Exercise directions -> Where a line holds the word "chocolate", copy that line from the data below.

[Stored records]
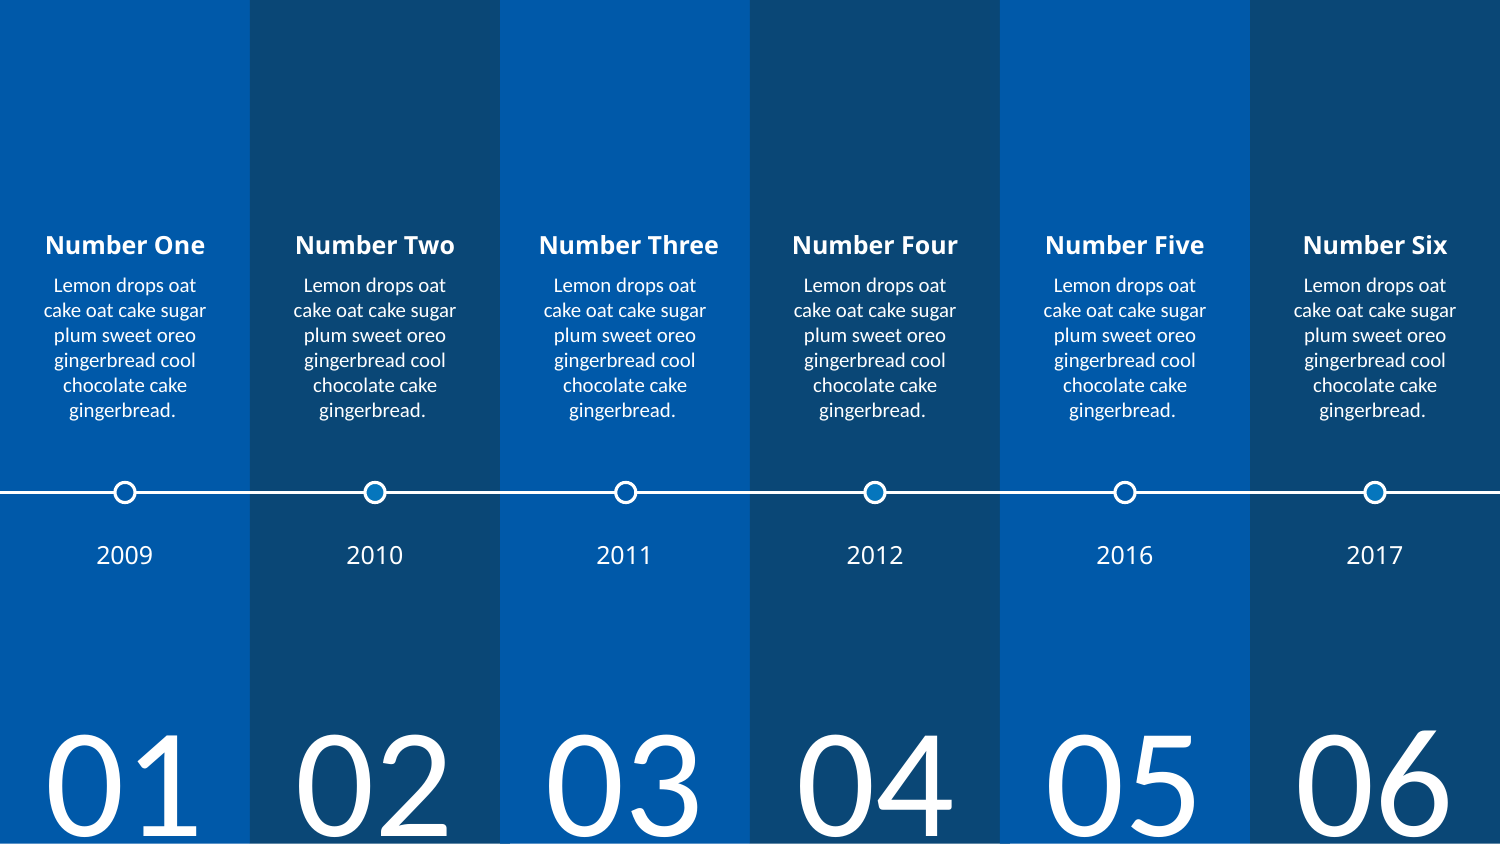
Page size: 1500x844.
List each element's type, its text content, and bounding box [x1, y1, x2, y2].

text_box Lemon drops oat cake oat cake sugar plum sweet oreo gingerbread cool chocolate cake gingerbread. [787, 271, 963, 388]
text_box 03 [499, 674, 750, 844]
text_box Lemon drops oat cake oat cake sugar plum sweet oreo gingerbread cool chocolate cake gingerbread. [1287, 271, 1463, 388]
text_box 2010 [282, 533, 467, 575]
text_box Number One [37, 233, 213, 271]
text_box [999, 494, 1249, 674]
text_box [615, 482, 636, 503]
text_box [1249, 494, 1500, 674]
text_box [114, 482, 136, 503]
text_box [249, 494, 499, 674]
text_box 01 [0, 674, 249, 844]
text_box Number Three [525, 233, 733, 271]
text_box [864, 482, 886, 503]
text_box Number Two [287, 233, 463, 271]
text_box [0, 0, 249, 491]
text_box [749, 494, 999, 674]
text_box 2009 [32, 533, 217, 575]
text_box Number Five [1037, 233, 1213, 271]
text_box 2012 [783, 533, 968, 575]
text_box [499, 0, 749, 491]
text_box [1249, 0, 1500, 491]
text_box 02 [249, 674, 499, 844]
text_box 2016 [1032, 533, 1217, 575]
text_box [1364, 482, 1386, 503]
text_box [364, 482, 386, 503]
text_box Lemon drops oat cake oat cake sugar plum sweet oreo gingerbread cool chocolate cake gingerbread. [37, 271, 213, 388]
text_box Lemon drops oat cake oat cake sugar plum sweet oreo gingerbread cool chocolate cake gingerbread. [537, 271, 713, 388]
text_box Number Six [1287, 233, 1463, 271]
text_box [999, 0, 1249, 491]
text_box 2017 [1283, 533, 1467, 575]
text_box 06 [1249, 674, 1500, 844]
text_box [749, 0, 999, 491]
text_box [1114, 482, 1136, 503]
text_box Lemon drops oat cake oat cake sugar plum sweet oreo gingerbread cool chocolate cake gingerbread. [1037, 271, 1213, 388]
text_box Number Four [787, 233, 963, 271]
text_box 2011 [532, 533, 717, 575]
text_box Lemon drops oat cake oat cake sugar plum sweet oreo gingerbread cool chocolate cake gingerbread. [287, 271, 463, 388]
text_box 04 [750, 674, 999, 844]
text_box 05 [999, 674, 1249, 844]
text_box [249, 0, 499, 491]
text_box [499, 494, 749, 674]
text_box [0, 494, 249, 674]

Task output ->
text_box Lemon drops oat cake oat cake sugar plum sweet oreo gingerbread cool chocolate cake gingerbread. [787, 271, 963, 388]
text_box Lemon drops oat cake oat cake sugar plum sweet oreo gingerbread cool chocolate cake gingerbread. [1287, 271, 1463, 388]
text_box Lemon drops oat cake oat cake sugar plum sweet oreo gingerbread cool chocolate cake gingerbread. [37, 271, 213, 388]
text_box Lemon drops oat cake oat cake sugar plum sweet oreo gingerbread cool chocolate cake gingerbread. [537, 271, 713, 388]
text_box Lemon drops oat cake oat cake sugar plum sweet oreo gingerbread cool chocolate cake gingerbread. [1037, 271, 1213, 388]
text_box Lemon drops oat cake oat cake sugar plum sweet oreo gingerbread cool chocolate cake gingerbread. [287, 271, 463, 388]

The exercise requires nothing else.